This repo contains the implementation of the EQC architecture proposed in Equivariant Networks for Zero-Shot Coordination, NeurIPS 2022.
This repo is largely based off the Off-Belief Learning repo and contains the implementation of the algorithm proposed in Off-Belief Learning, ICML 2021. As such, much of the README from that repo is the same here.
We have been using pytorch-1.5.1
, cuda-10.1
, and cudnn-v7.6.5
in
our development environment. We have not tested it extensively in
other environment configurations but it may also work. You will need
to change the pybind submodule to the same version as the one used by
your pytorch, which is detailed in later section. We also use
conda/miniconda to manage environments.
conda create -n hanabi python=3.7
conda activate hanabi
# install pytorch
# the code was developed with pytorch 1.5.1, but newer versions may also work
pip install torch==1.5.1+cu101 torchvision==0.6.1+cu101 -f https://download.pytorch.org/whl/torch_stable.html
# install other dependencies
pip install psutil
# install a newer cmake if the current version is < 3.15
conda install -c conda-forge cmake
To help cmake find the proper libraries (e.g. libtorch), please either
add the following lines to your .bashrc
, or add it to a separate file
and source
it before you start working on the project.
# activate the conda environment
conda activate hanabi
# set path
CONDA_PREFIX=${CONDA_PREFIX:-"$(dirname $(which conda))/../"}
export CPATH=${CONDA_PREFIX}/include:${CPATH}
export LIBRARY_PATH=${CONDA_PREFIX}/lib:${LIBRARY_PATH}
export LD_LIBRARY_PATH=${CONDA_PREFIX}/lib:${LD_LIBRARY_PATH}
# avoid tensor operation using all cpu cores
export OMP_NUM_THREADS=1
If you use a newer version of pytorch (e.g. >= v1.9), first check out the pybind module to use the corresponding version (the version can be found at pybind11 row here):
cd third_party/pybind11
git checkout v2.6.2
cd ../..
Finally, to compile this repo:
# under project root
mkdir build
cd build
cmake ..
make -j10
For an overview of the training infrastructure, please refer to Figure 5 of the [Off-Belief Learning] (https://arxiv.org/pdf/2103.04000.pdf) paper.
hanabi-learning-environment
is a modified version of the original
HLE from Deepmind.
Notable modifications includes:
-
Card knowledge part of the observation encoding is changed to v0-belief, i.e. card knowledge normalized by the remaining public card count.
-
Functions to reset the game state with sampled hands.
rela
(REinforcement Learning Assemly) is a set of tools for
efficient batched neural network inference written in C++ with
multi-threading.
rlcc
implements the core of various algorithms. For example, the
logic of fictitious transitions are implemented in r2d2_actor.cc
.
It also contains implementations of baselines such as other-play, VDN
and IQL.
pyhanabi
is the main entry point of the repo. It contains implementations for
Q-network, recurrent DQN training, belief network and training, as well as some tools
to analyze trained models.
Please refer to the README in pyhanabi for detailed instruction on how to train a model.

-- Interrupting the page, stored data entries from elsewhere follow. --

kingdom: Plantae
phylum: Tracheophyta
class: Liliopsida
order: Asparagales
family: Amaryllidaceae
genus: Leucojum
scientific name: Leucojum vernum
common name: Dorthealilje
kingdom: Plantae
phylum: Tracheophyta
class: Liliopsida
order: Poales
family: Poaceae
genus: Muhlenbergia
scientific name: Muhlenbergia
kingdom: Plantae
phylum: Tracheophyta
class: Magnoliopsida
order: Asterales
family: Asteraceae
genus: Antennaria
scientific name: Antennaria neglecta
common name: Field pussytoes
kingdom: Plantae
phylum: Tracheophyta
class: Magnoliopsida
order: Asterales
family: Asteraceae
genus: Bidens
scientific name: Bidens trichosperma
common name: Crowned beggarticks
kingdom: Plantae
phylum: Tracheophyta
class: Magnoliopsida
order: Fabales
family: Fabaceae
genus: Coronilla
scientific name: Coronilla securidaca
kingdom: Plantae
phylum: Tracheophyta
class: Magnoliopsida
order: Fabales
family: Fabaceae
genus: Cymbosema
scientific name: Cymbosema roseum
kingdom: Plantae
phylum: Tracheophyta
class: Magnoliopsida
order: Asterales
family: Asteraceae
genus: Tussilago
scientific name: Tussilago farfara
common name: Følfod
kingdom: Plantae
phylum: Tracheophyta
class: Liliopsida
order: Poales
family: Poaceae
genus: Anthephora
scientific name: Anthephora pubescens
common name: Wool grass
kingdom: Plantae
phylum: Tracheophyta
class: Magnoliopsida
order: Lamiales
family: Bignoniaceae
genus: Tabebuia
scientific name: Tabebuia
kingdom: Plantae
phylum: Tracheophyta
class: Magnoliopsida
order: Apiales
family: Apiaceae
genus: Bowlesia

To download the trained models used in the paper, go to models
folder and run
sh download.sh
Due to agreement with BoardGameArena and Facebook policies, we are unable to release the "Clone Bot" models trained on the game data nor the datasets themselves.
Copyright (c) Facebook, Inc. and its affiliates. All rights reserved.
This source code is licensed under the license found in the LICENSE file in the root directory of this source tree.